Note: I woulda let any of those three cars by if they had showed any indication they want to pass - like flashing headlights or pulling into the passing lane.  The black M3 could have gotten me if he really wanted to (he said he closed up on me every now and then just to show me he could), and the R could have gotten me with sheer top end if he had been close enough on any of the corners leading onto a straight - but they all seemed content to just sit back there and scare the beejeesus out of me.

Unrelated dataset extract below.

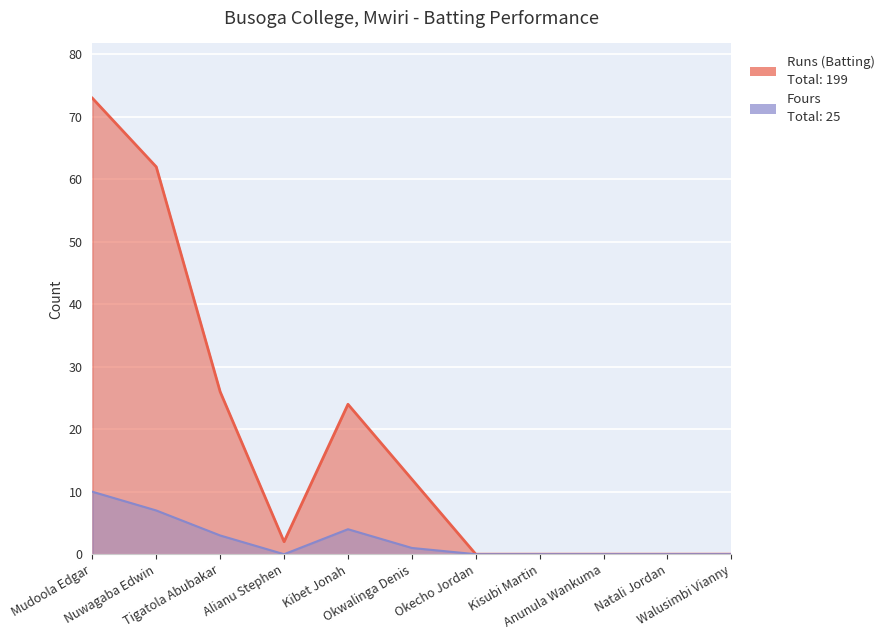

What are all the series names shown in the legend?

Runs (Batting), Fours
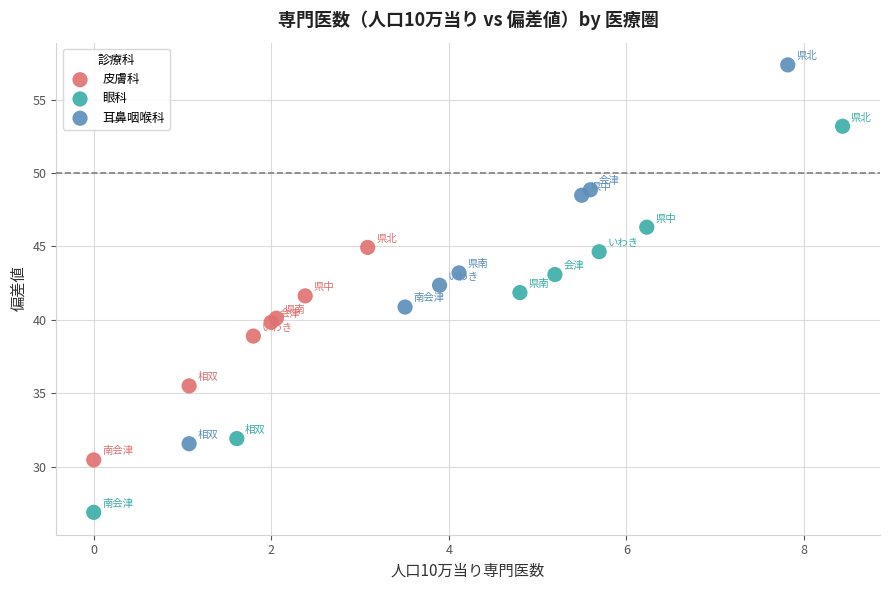

Which series contains the highest Y value?

耳鼻咽喉科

I'll tell ya, it's really something to come screaming downhill into 5 at 125 mph with an M3 or a Cobra R on yer ass, bang on the binders, and hope the guy behind still has brakes!  I hit 125 at three places - 1, 5 and Canada Corner - and always with one of those three cars in my mirrors.  I gotta get a boost controller if I am going to run with these kinds of fast dudes!

Afterward, it was cool to go shake hands and congratulate each other on a good run.  It turns out that the black M3 was carrying a video camera and recorded our entire session, and he'll send me a copy.

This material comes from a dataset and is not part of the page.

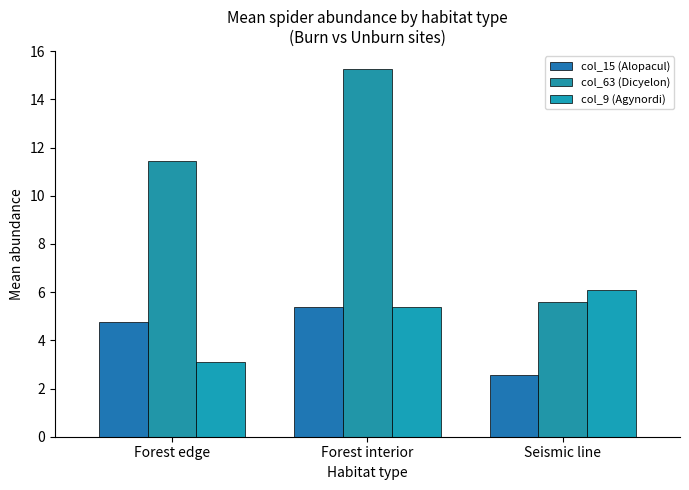

Which category has the highest value in the col_63 (Dicyelon) series?

Forest interior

Yeah, yeah, I know.  We're not supposed to be racing out there.  But I learned as much from dicing with those guys as I did from my instructor.  Of course, it was my instructor, Jeff Whyte, who showed me the correct lines and smoothed out my transitions, making it possible to stay with those three fast cars.

But "Floyd" and the classroom group showed me something really cool, too, which I would not have tried without an M3 on my butt.  It seems there is an access road intersection at the exit of 13, after the bridge.  Floyd showed it to us on a diagram, illustrating where the rumble strips are, with the access road just beyond.  The group discussed how you could use that little section if you came out of 13 too hot.  So, at one point, with one of the M3s so close we could breed the two cars, I screamed out of 13, crossed the rumble strips at corner out, and used the access road to gain another 6 ft of road.  This let me keep the power on for a launch toward 14, while the M3 lifted to avoid the rumble strips.  I musta gained 50 yards with that maneuver, thanks to the class.

What a weekend!  Way to go, Badger Bimmers.  I'll be back next year.  With studded snow tires this time.

---  Rich/old poop/94 VR4 (Rich Merritt)
1994 Mitsubishi 3000GT VR4 Twin Turbo
Ground Control/Eibachs, camber plates, lowered,
Kuhmos, Porsche brakes, SS lines, Hawk Blues,
water injection to rotors.  Stock engine.